Richard Conte is Jim Henry, just released from the USMC, decorated several times, so we know he’s a good guy. He stops for a drink in a Las Vegas bar while hitch-hiking to meet a friend in California. He politely offers to buy a drunk for a frowzy blond sitting on the next stool. She initiates a fracas. The next morning she’s found strangled with a strap. The police pin it on Conte and the papers dub him “The Strap Killer.” Later, Conte muses, “Sure, I bought her a martini. Sixty-five cents worth of dynamite.” (That’s the closest we get to poetry.) But Conte escapes, and is reluctantly given a ride through the desert by two women, the professional photographer Joan Bennett and her model, young Wanda Hendrix. The women soon find out who Conte is supposed to be. The viewer with insight or experience will figure out the real murderer at about the half-way point.
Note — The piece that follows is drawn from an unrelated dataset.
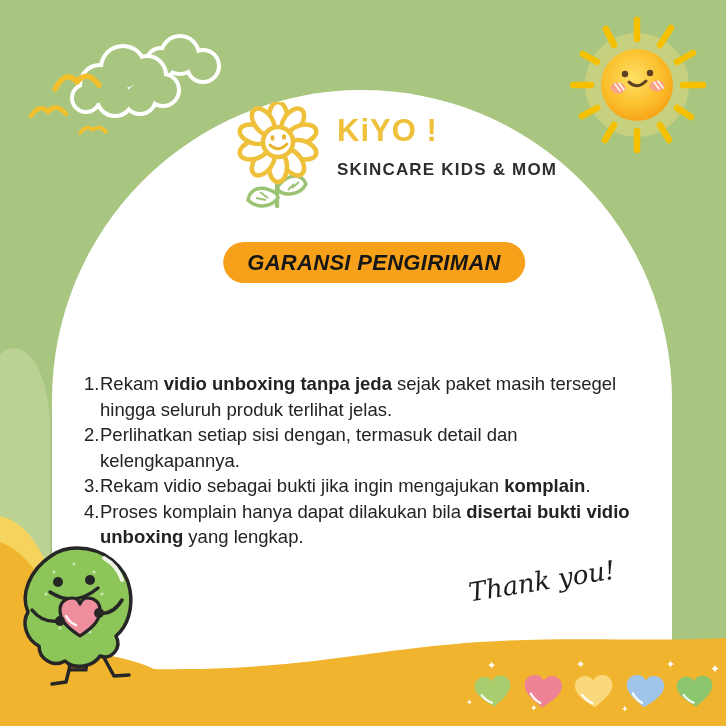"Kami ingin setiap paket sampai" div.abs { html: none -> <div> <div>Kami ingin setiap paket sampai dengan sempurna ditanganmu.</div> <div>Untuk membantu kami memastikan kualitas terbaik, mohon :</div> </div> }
The police spread a dragnet across points on the highway but Conte eludes them one way or another. You should see him smash through wooden barriers and demolish a couple of parked motorcycles. This is one tough swinging Jim.

Acting. Nobody wins the silver star here. Conte snaps out his lines in a brusque and commanding tone. His style, which hardly ever varied, doesn’t clash with the character though. Joan Bennett, who was fine elsewhere, is here given a role that turns her into an irritating nuisance. Her New York accent sounds thoroughly specious and swank, with Albian overtones. “After” becomes “Ah-fter.” Wanda Hendrix can’t act.

The story is a kind of mechanical armature around which these three characters (four, if you count the sonorous Reed Hadley, the earnest cop) are molded. It’s as if a couple of experienced writers of B features sat down and said, “Let’s have the hero trying to escape from the police on a desert highway. How many different narrow escapes can we think of?” They did a good job. The close calls are uncountable. Somebody may look at Conte suspiciously and say, “Hey, didn’t I just see your picture in the –“, and the phone rings. Or the director cross cuts between police cars with their sirens ululating and Conte frantically trying to get gas at a station in the middle of nowhere. Only the owner is a lazy Mexican who has an old gas pump that is hand operated, and he ever-so-slowly pushes the handle back and forth while chatting amiably about how he and the ancient gas pump are “friends.” It’s all absurd and fun. Best thing about the movie is the location shooting, which nicely evokes the Mojave desert and, later, the climax at the Salton Sea. Maybe others might not like it as much as I do. It redintegrates memories of being a teen and being cooped up on a Coast Guard cutter that circled for weeks in mid-Pacific. Once in a while, an old movie would be shown at night, and this was one of them. We wept with joy. And Wanda Hendrix, actress or not, looked pretty good.